Henry Stein's post in response to Don's summary of the remainder of the Harold Payne case brings up a problem that I believe is inherent in the process of this (or any other) written clinical case presentation. There is no accurate method of imparting the true depth and breadth of the complex affects experienced by patient and therapist when one writes about a case. For an affect theorist, this is a serious drawback because of our belief that affect, as opposed to cognitive factors, is the primary motivating force in human psychology. I have the advantage of having known Don and his work for over twenty-five years. I know that he would only have attempted the maneuver he used with Harold if he experienced a positive interaffectivity in the transference that would allow him to feel that he could push Harold without danger of the relationship being damaged. Nor would he have pushed Harold the way he did unless he felt that Harold had already begun to shift the script that held him captive between conflicting affective states. I do not believe that Don nor anyone else can convey this kind of emotionally experienced information in a written case description.
The ultimate goal of therapy for an affect theorist is to relieve someone of scripts that detract from their quality of life. The greatest quality of life is available when we are able to experience affect immediately and alter our behavior (short-term or for the long run) or thinking such that we can maximize positive affect, minimize negative affect, and minimize the inhibition of affect. In this system, affect is seen as information in the moment that we must be free to use to ensure our physical and emotional survival. Scripts that develop during our lifetime may help or hinder our ability to respond to affect. Harold was prevented from acting because he had a script that left him stuck in guilt when trying to decide whether to leave his wife. This script that formed a core piece of his personality began in childhood as he experienced his mother's pain in her relationship to his father and himself. This script kept him stuck in a conflict between his interest-excitement in Meg and his shame-fear (guilt) of hurting anyone, especially a woman and especially a "wife." Paradoxically, his inaction was, of course, most likely hurting both women (although that must remain a speculation because we do not know what scripts were active that kept the women engaged in this triangle). Don's maneuver, I suspect, was based on a sense of Harold's readiness to be helped to the next level of freedom from this paralyzing script and a sense that no amount of additional cognitive insight was going to be of use. An affect theorist is willing to take such action because—to paraphrase America's great philosopher Yogi Berra—you ain't changed until you change. We see many useful insights occur only after change has taken place. It is our opinion that many insights are only possible after change because such insight is based on affectively-informed thinking and one cannot know what being different feels like until one has lived that difference.
One final thought: affect theorists do not use Socratic method or any other techniques where the affect of the therapist is withheld such as the "blank screen" of classical analytic method.

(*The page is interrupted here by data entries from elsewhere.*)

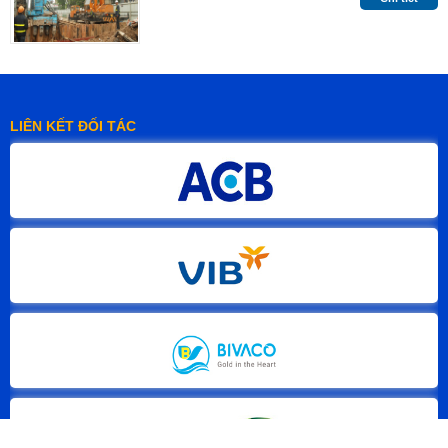
LIÊN KẾT ĐỐI TÁC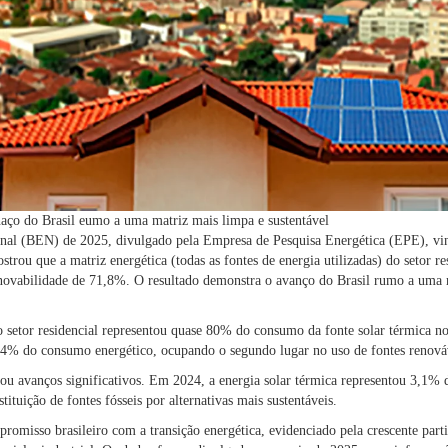
aço do Brasil eumo a uma matriz mais limpa e sustentável
nal (BEN) de 2025, divulgado pela Empresa de Pesquisa Energética (EPE), vin
ou que a matriz energética (todas as fontes de energia utilizadas) do setor re
novabilidade de 71,8%. O resultado demonstra o avanço do Brasil rumo a uma 
o setor residencial representou quase 80% do consumo da fonte solar térmica no
,4% do consumo energético, ocupando o segundo lugar no uso de fontes renová
ou avanços significativos. Em 2024, a energia solar térmica representou 3,1%
ituição de fontes fósseis por alternativas mais sustentáveis.
omisso brasileiro com a transição energética, evidenciado pela crescente parti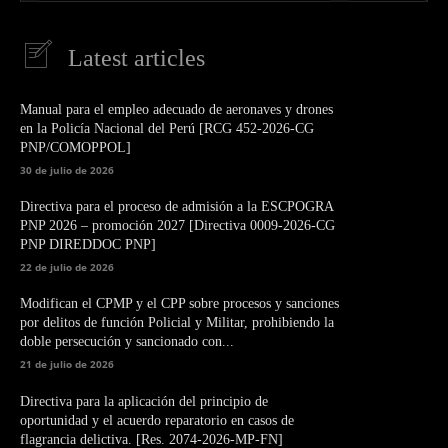
Latest articles
Manual para el empleo adecuado de aeronaves y drones
en la Policía Nacional del Perú [RCG 452-2026-CG
PNP/COMOPPOL]
30 de julio de 2026
Directiva para el proceso de admisión a la ESCPOGRA
PNP 2026 – promoción 2027 [Directiva 0009-2026-CG
PNP DIREDDOC PNP]
22 de julio de 2026
Modifican el CPMP y el CPP sobre procesos y sanciones
por delitos de función Policial y Militar, prohibiendo la
doble persecución y sancionado con...
21 de julio de 2026
Directiva para la aplicación del principio de
oportunidad y el acuerdo reparatorio en casos de
flagrancia delictiva. [Res. 2074-2026-MP-FN]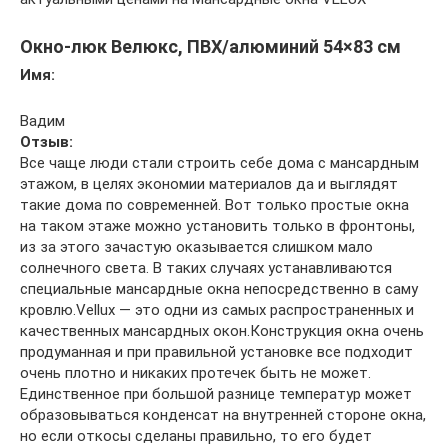
Окно-люк Велюкс, ПВХ/алюминий 54×83 см
Имя:
Вадим
Отзыв:
Все чаще люди стали строить себе дома с мансардным
этажом, в целях экономии материалов да и выглядят
такие дома по современней. Вот только простые окна
на таком этаже можно установить только в фронтоны,
из за этого зачастую оказывается слишком мало
солнечного света. В таких случаях устанавливаются
специальные мансардные окна непосредственно в саму
кровлю.Vellux — это одни из самых распространенных и
качественных мансардных окон.Конструкция окна очень
продуманная и при правильной установке все подходит
очень плотно и никаких протечек быть не может.
Единственное при большой разнице температур может
образовываться конденсат на внутренней стороне окна,
но если откосы сделаны правильно, то его будет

The reason for this is a bit technical, but let me try to explain. Tomkins proposed that the innate affect shame-humiliation is triggered by any impediment to the continuation of the positive affects interest-excitement and enjoyment-joy (please see other areas at this Behavior Online site to learn more about shame and affect theory). All people in therapy have a great deal of interest-excitement in what the therapist thinks and feels. They are, after all, primarily motivated by their interest in feeling better and counting on our expertise to do so—not to mention paying for our help. When the therapist withholds (and I do not mean personal information about the therapist, I mean the therapist's emotional self), then shame is triggered in direct proportion to the amount of interest-excitement impeded. Not all shame is bad i.e., non-therapeutic. Chronic shaming, however, is counter therapeutic as it motivates the formation of scripts to prevent its presence. A common script developed by clients who are being regularly shamed is to withhold potentially shaming information from the therapist and present only that which the client believes the therapist wants to hear. Thus, the client can maintain the relationship with a minimal amount of shame--and usually a minimal amount of change. Affect theorists are ever vigilant to shaming clients in order to avoid such situations.
Congratulations to Don on the presentation of a great case. I look forward to the next presentation and will try my best to ascertain the affective components of the case. For me, that is where the action is.